Joseph Angara

Personal information
- Full name: Joseph Oduol Angara
- Born: 8 November 1971 (age 54) Nairobi, Kenya
- Batting: Right-handed
- Bowling: Right-arm medium-fast

International information
- National side: Kenya (1997–2003);
- ODI debut (cap 18): 19 October 1997 v Zimbabwe
- Last ODI: 8 April 2003 v Pakistan

Career statistics
| Competition | ODI | FC | LA |
| Matches | 17 | 7 | 36 |
| Runs scored | 23 | 53 | 71 |
| Batting average | 3.83 | 10.60 | 6.45 |
| 100s/50s | 0/0 | 0/0 | 0/0 |
| Top score | 6 | 24 | 24 |
| Balls bowled | 588 | 564 | 1,215 |
| Wickets | 14 | 5 | 32 |
| Bowling average | 40.64 | 58.60 | 35.56 |
| 5 wickets in innings | 0 | 0 | 1 |
| 10 wickets in match | 0 | 0 | 0 |
| Best bowling | 3/30 | 3/30 | 7/22 |
| Catches/stumpings | 2/– | 3/– | 9/– |
- Source: ESPNcricinfo, 11 May 2017

= Joseph Angara =

Kenyan cricketer (born 1971)

Joseph Oduol Angara (born 8 November 1971) is a Kenyan former cricketer who played One Day Internationals for Kenyan national team between 1997 and 2003, including at the 1999 and 2003 World Cups.

==Career==
=== As player ===
One of Angara's best performances in ODIs came at the 2001 tri-series in South Africa. In the sixth match of the series, he returned figures of 3/30, helping his team defeat India by 70 runs.

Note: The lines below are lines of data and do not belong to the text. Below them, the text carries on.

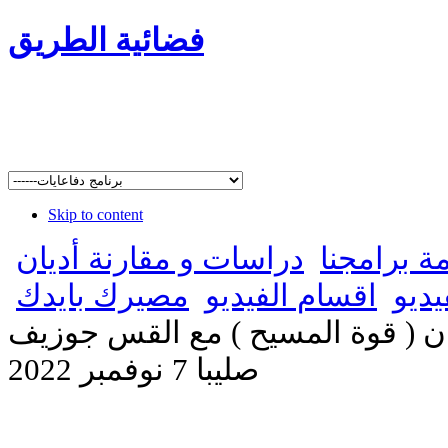
فضائية الطريق
Skip to content
مة برامجنا
دراسات و مقارنة أديان
يديو
اقسام الفيديو
مصيرك بايدك
ن ( قوة المسيح ) مع القس جوزيف
صليبا 7 نوفمبر 2022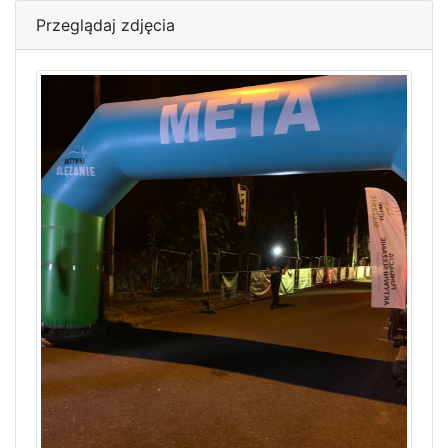
Przeglądaj zdjęcia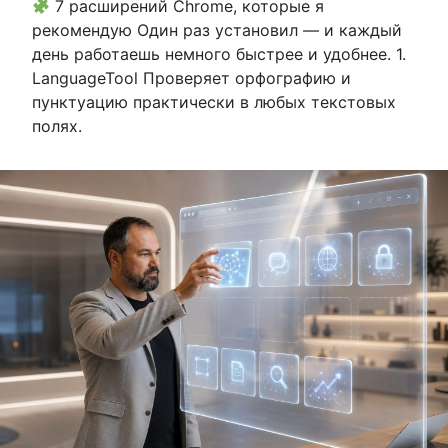
7 расширений Chrome, которые я
рекомендую Один раз установил — и каждый
день работаешь немного быстрее и удобнее. 1.
LanguageTool Проверяет орфографию и
пунктуацию практически в любых текстовых
полях.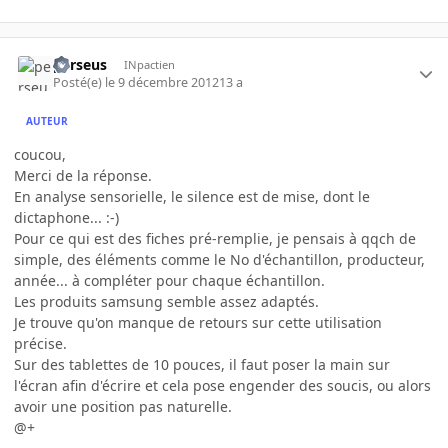
perseus
INpactien
Posté(e)
le 9 décembre 2012
13 a
AUTEUR
coucou,
Merci de la réponse.
En analyse sensorielle, le silence est de mise, dont le
dictaphone... :-)
Pour ce qui est des fiches pré-remplie, je pensais à qqch de
simple, des éléments comme le No d'échantillon, producteur,
année... à compléter pour chaque échantillon.
Les produits samsung semble assez adaptés.
Je trouve qu'on manque de retours sur cette utilisation
précise.
Sur des tablettes de 10 pouces, il faut poser la main sur
l'écran afin d'écrire et cela pose engender des soucis, ou alors
avoir une position pas naturelle.
@+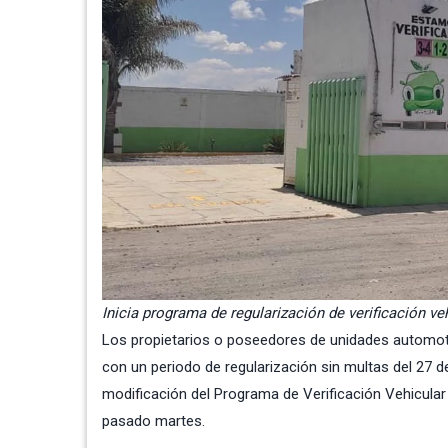
Inicia programa de regularización de verificación ve
Los propietarios o poseedores de unidades automotor
con un periodo de regularización sin multas del 27 de
modificación del
Programa de Verificación Vehicular 
pasado martes.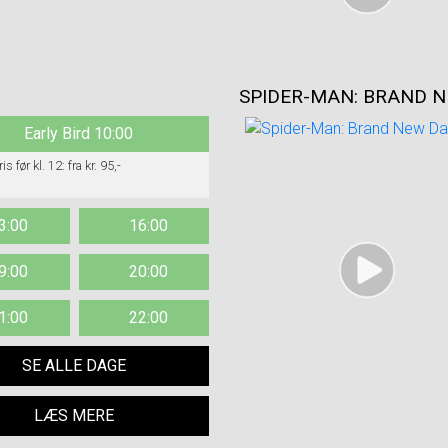
SPIDER-MAN: BRAND N
Early Bird 10:00
Enhedspris før kl. 12: fra kr. 95,-
3:00
16:00
9:00
20:00
1:00
22:00
SE ALLE DAGE
LÆS MERE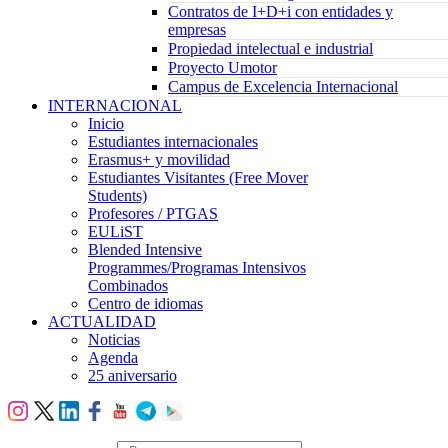
Contratos de I+D+i con entidades y
empresas
Propiedad intelectual e industrial
Proyecto Umotor
Campus de Excelencia Internacional
INTERNACIONAL
Inicio
Estudiantes internacionales
Erasmus+ y movilidad
Estudiantes Visitantes (Free Mover
Students)
Profesores / PTGAS
EULiST
Blended Intensive
Programmes/Programas Intensivos
Combinados
Centro de idiomas
ACTUALIDAD
Noticias
Agenda
25 aniversario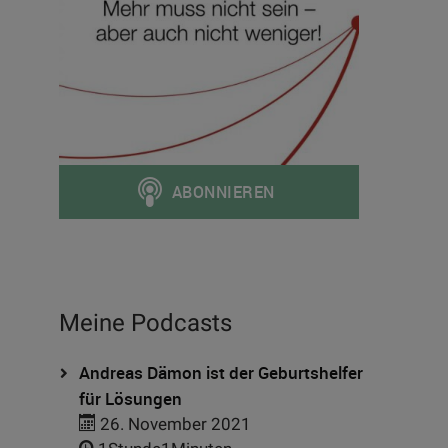
Meine Podcasts
Andreas Dämon ist der Geburtshelfer
für Lösungen
26. November 2021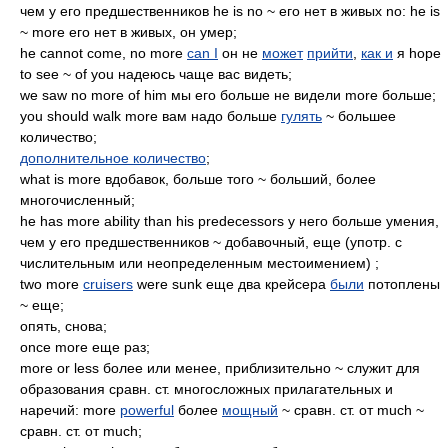
чем у его предшественников he is no ~ его нет в живых no: he is
~ more его нет в живых, он умер;
he cannot come, no more
can I
он не
может
прийти
,
как и
я hope
to see ~ of you надеюсь чаще вас видеть;
we saw no more of him мы его больше не видели more больше;
you should walk more вам надо больше
гулять
~ большее
количество;
дополнительное количество
;
what is more вдобавок, больше того ~ больший, более
многочисленный;
he has more ability than his predecessors у него больше умения,
чем у его предшественников ~ добавочный, еще (употр. с
числительным или неопределенным местоимением) ;
two more
cruisers
were sunk еще два крейсера
были
потоплены
~ еще;
опять, снова;
once more еще раз;
more or less более или менее, приблизительно ~ служит для
образования сравн. ст. многосложных прилагательных и
наречий: more
powerful
более
мощный
~ сравн. ст. от much ~
сравн. ст. от much;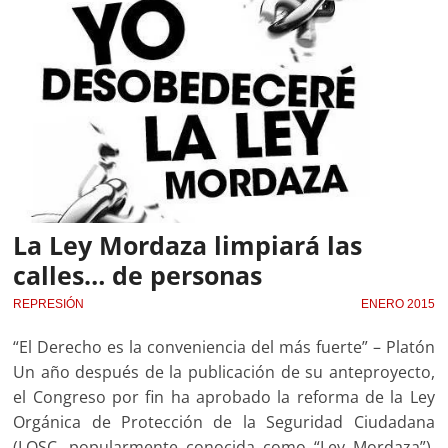
La Ley Mordaza limpiará las
calles… de personas
REPRESIÓN
ENERO 2015
“El Derecho es la conveniencia del más fuerte” – Platón
Un año después de la publicación de su anteproyecto,
el Congreso por fin ha aprobado la reforma de la Ley
Orgánica de Protección de la Seguridad Ciudadana
(LOSC, popularmente conocida como “Ley Mordaza”).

Playing his first game of the series, Angara bowled four maiden overs in his first spell, while claiming the wicket of Sachin Tendulkar, bowling him out for 3. He was named player of the match.

=== As coach ===
Angara was appointed coach of the Botswana national cricket team in July 2015. He had earlier coached the Botswana national under-19 side at the 2015 Africa Under-19 Championship, and previously worked as a development coach with Cricket Kenya, which included coaching a Sahara Elite League franchise, the Northern Nomads. His contract as Botswana head coach ended in 2023.